Weblogic and Websphere Missing “Basic Constraints” with Entrust SSL Certificates
A problem you may have come across is your Weblogic or Websphere server complaining that the Entrust SSL certificate is missing the field Basic Constraints. It may have shown up as Java exceptions, or errors with messages about certificate chains received from a website missing the basic constraints extension. Here are some examples:
[Security:090548]The certificate chain received from www.example.com - 10.100.10.100 contained a V3 CA certificate which was missing the basic constraints extension
It can even cause some applications to fail to deploy with the following errors:
Caused by: org.springframework.beans.factory.BeanCreationException: Error creating bean with name 'someName' defined in class path resource [applicationContext-service.xml]: Invocation of init method failed; nested exception is javax.xml.ws.WebServiceException: weblogic.wsee.wsdl.WsdlException: Failed to read wsdl file from url due to -- javax.net.ssl.SSLKeyException: [Security:090548]The certificate chain received from www.example.com - 10.100.10.100 contained a V3 CA certificate which was missing the basic constraints extension
These issues arise from a problem with the Entrust 2048 bit root certificate, which does not contain the field for Basic Constraints. Originally the Basic Constraints extension was not required for X.509 CA certificates. These fields are not included on some Entrust 2048 bit root certificates. Additionally, not all clients care to check for the presence of this field, but some application servers, like Weblogic and Websphere do. Since, Entrust has realised this could cause a problem, and have re-issued 2048 root certificate to include the Basic Constraints extension. So, if you are getting this error, it means you are using the slightly older certificate. But don’t worry. There is a workaround provided by Entrust, and I will go through the steps to implement it below.

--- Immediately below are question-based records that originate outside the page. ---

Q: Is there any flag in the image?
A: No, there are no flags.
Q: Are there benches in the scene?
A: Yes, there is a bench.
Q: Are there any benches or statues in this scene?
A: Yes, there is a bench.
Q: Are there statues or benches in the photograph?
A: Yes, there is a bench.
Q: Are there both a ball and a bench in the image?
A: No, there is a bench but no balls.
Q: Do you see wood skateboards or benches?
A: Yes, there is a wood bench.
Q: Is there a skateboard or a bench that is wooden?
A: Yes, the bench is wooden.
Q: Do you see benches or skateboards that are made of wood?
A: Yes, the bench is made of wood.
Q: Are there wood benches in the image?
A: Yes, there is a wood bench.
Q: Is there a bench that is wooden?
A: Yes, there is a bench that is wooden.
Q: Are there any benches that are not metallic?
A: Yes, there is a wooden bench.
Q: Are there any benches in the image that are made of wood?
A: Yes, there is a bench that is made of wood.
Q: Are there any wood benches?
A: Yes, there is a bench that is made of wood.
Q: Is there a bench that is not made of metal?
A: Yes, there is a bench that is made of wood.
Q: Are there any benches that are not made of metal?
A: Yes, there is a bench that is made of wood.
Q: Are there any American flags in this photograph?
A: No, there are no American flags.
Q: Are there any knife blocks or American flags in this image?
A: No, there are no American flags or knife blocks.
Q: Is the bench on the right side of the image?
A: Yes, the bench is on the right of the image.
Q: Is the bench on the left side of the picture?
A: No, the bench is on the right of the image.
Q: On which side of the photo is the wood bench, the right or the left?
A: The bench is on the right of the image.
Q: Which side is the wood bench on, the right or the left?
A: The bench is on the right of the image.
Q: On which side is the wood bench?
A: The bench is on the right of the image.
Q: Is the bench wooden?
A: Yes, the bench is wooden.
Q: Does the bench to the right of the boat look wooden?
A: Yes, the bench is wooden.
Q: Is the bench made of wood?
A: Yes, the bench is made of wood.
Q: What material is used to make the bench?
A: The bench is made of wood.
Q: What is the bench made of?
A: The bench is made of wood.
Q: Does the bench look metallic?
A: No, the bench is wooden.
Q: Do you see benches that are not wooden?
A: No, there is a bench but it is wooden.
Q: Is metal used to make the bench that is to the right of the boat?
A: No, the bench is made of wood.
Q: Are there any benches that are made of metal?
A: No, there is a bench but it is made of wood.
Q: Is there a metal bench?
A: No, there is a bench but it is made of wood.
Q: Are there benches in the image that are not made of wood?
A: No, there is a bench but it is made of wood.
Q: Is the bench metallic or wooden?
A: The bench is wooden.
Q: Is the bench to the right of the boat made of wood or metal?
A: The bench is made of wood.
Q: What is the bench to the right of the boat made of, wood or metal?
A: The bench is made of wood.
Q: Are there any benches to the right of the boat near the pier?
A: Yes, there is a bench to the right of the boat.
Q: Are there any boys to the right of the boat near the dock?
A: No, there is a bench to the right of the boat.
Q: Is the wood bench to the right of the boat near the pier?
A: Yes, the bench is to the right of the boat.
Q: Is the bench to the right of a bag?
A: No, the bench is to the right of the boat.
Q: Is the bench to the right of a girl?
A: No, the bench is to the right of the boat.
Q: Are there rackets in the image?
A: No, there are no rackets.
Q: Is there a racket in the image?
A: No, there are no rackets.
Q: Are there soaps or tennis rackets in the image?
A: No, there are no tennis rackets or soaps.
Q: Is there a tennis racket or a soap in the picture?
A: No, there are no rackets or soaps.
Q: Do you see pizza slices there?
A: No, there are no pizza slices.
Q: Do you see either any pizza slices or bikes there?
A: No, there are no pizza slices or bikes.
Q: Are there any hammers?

The overview of this solution is detailed on the Entrust site at http://www.entrust.net/knowledge-base/technote.cfm?tn=7875
Here are the specific steps to implement the solution.
1. Log into the server where Weblogic / Websphere and java is installed. In this example, we are using java outside the application server. The same steps can be applied to bundled java.
admin@myserver:/mypath/java/jdk160_05/jre/lib/security $ ../../bin/keytool -keystore cacerts -list Enter keystore password: changeit Keystore type: JKS Keystore provider: SUN Your keystore contains 51 entries ... entrust2048ca, Jan 9, 2003, trustedCertEntry, Certificate fingerprint (MD5): BA:21:EA:20:D6:DD:DB:8F:C1:57:8B:40:AD:A1:FC:FC ...
2. Delete entrust2048ca cert from keystore
admin@myserver:/mypath/java/jdk160_05/jre/lib/security $ chmod 755 cacerts admin@myserver:/mypath/java/jdk160_05/jre/lib/security $ ../../bin/keytool -keystore cacerts -delete -alias entrust2048ca Enter keystore password: changeit
3. Import the certificate files from Entrust into the java keystore
- entrust_l1c.cer (L1C chain certificate)
- entrust_2048_ssl.cer (2048 chain certificate)
- entrust_ssl_ca.cer (1024 root certificate)
admin@myserver:/mypath/java/jdk160_05/jre/lib/security $ ../../bin/keytool -keystore cacerts -import -alias entrust_l1c_chain -file entrust_l1c.cer Enter keystore password: changeit $ ../../bin/keytool -keystore cacerts -import -alias entrust_2048_ssl_chain -file entrust_2048_ssl.cer Enter keystore password: changeit Certificate was added to keystore admin@myserver:/mypath/java/jdk160_05/jre/lib/security $ ../../bin/keytool -keystore cacerts -import -alias entrust_1024_ssl_ca_root -file entrust_ssl_ca.cer Enter keystore password: changeit Certificate already exists in keystore under alias <entrustsslca> Do you still want to add it? [no]: yes Certificate was added to keystore
4. Delete entrustsslca from cert store (if one exists).
admin@myserver:/mypath/java/jdk160_05/jre/lib/security $ ../../bin/keytool -keystore cacerts -delete -alias entrustsslca Enter keystore password: changeit
5. Restart the Weblogic / Websphere instances
That’s it! You should be all set at this point, and the errors/exceptions should be gone.
Additional help on installation can be found under: http://www.entrust.net/knowledge-base/technote.cfm?tn=7869 The chain and root certificates referenced in the solution can be download from Entrust: https://www.entrust.net/downloads/root_index.cfm
Thanks so much for posting this. My WebLogic 10 application just got hit with this when attempting to connect to a new service. Everything above is nicely laid out, step by step.
Awsome.. Thanks…. BTW your picture looks a little faded.
Hi I am getting following error after adding a server certificate to cacerts in the weblogic please help me to resolve this problem.
The certificate chain received from xxxxx.com – 72.xx.xx.xxx contained a V3 CA certificate which indicated a certificate chain path length in the basic constraints that was exceeded.